University of Michigan School of Information


UMSI Internship Courses

The UMSI Internship Courses are an integral part of the School of Information's professional master's programs. These courses allow students to integrate the application of knowledge and skills to specific problems outside the classroom and enables you to combine what you have learned in the classroom with what you observe and experience in the "real world." 

Master of Health Informatics students must complete an approved internship(s) for three to nine Internship Course Credits (via SI 681 or SI 690) in order to graduate. Internships are often short-term or part-time work that builds on the knowledge and skills you gain in coursework. Typically students fulfill this requirement during the summer between the first and second years of the program, but there is flexibility to complete an internship during fall or winter of their second year. Internships happen around the world, and a full summary of outcomes can be found in the MHI Internship Outcomes Report

A key resource for finding internships is UMSI CareerLink, UMSI's online recruiting system. Our Career Development Office educates students on conducting a successful internship search.

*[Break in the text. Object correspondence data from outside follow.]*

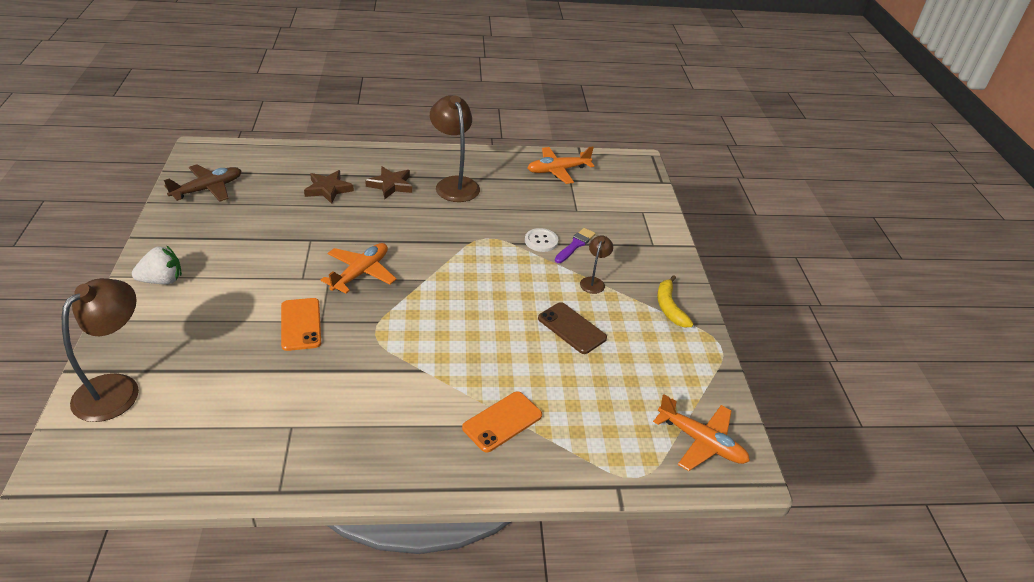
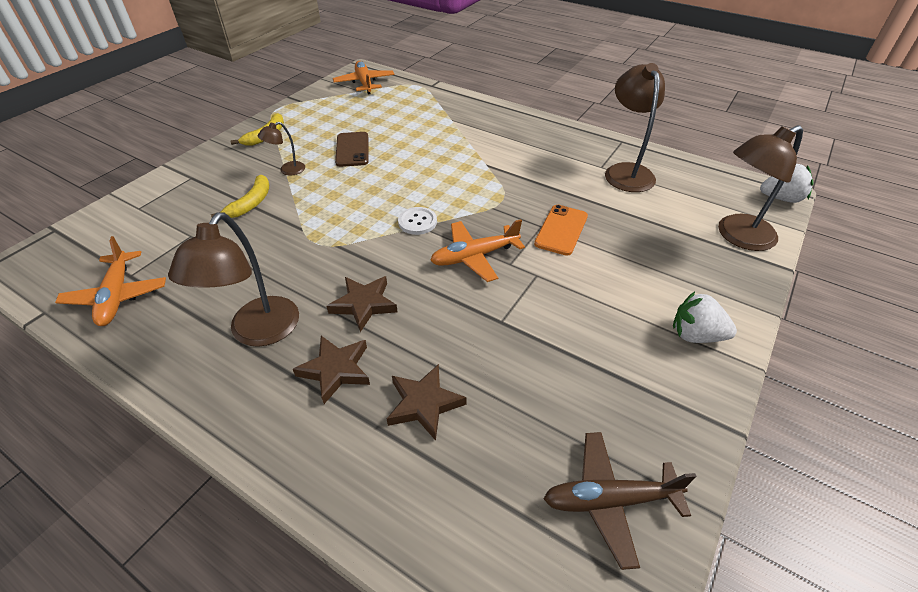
camera: 140 degrees left, 5 degrees up
(50, 473) = (781, 198): none -> white strawberry
(258, 432) = (626, 171): none -> brown lamp
(409, 217) = (364, 304): none -> brown star
(502, 422) = (462, 124): orange phone -> none
(541, 241) = (273, 219): white button -> white button (417, 222)
(557, 170) = (117, 296): orange plane -> orange plane turned 60 degrees clockwise
(575, 245) = (251, 203): purple brush -> yellow banana

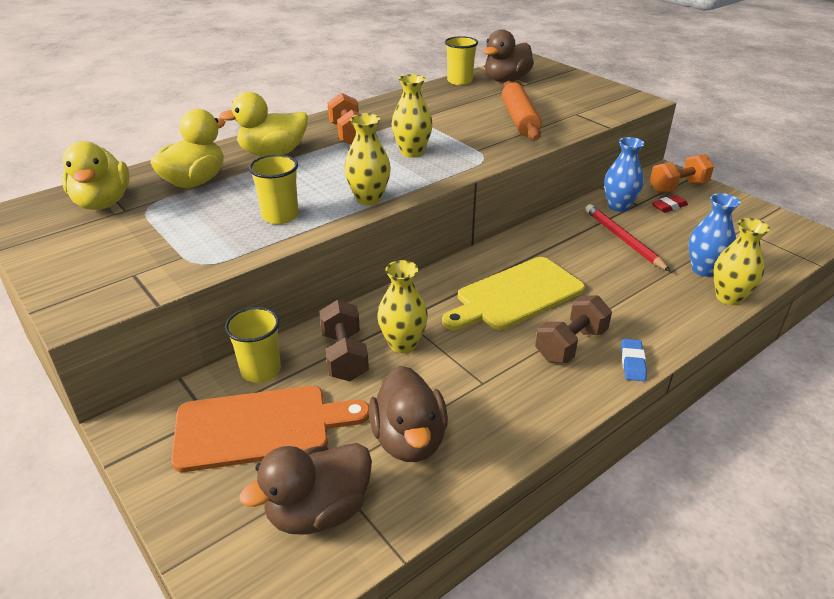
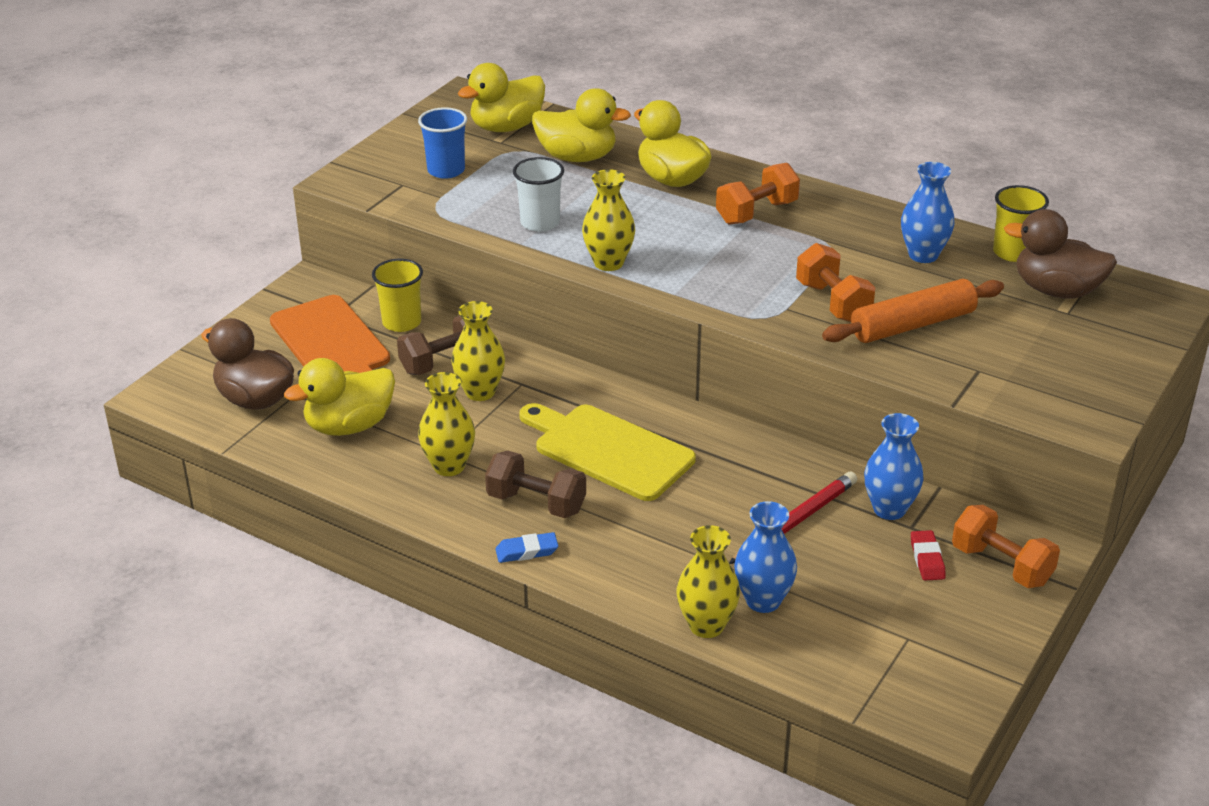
camera: 70 degrees right, 0 degrees up
(138, 246) = (446, 170): none -> blue cup
(280, 216) = (540, 223): yellow cup -> white cup
(409, 440) = (349, 426): brown duck -> yellow duck
(412, 152) = (742, 264): yellow vase -> yellow vase (449, 466)
(444, 101) = (923, 255): none -> blue vase
(479, 135) = (833, 302): none -> orange dumbbell
(669, 206) = (927, 559): red eraser -> red eraser turned 45 degrees clockwise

UMSI students may pursue the internship of their choosing; for an internship to be approved for the UMSI Internship Program, however, students should be seeking roles with the following benefits:  

  • Relates to what is taught and researched at UMSI and connects to the student’s coursework and future career goals
  • Provides hands-on professional work that helps the student develop new learning, skills and abilities
  • Has a professional supervisor with three or more years of experience who provides mentoring for a successful experience

We ask all students to participate in an internship for a number of reasons. First, it gives you the opportunity to see the results of the skills you’re building in real-world situations. Second, it gives you a better understanding of the opportunities and challenges in the field, which you bring back to your second-year coursework. Third, it allows you to build experience, as well as a stronger resume and/or portfolio, which future employers look for. And finally, we know that the connections made during internships are critical for networking and can lead to job offers.

The Master of Health Informatics at the University of Michigan is a joined degree, featuring courses and faculty from the School of Information, School of Public Health and the School of Medicine Department of Learning Health Sciences.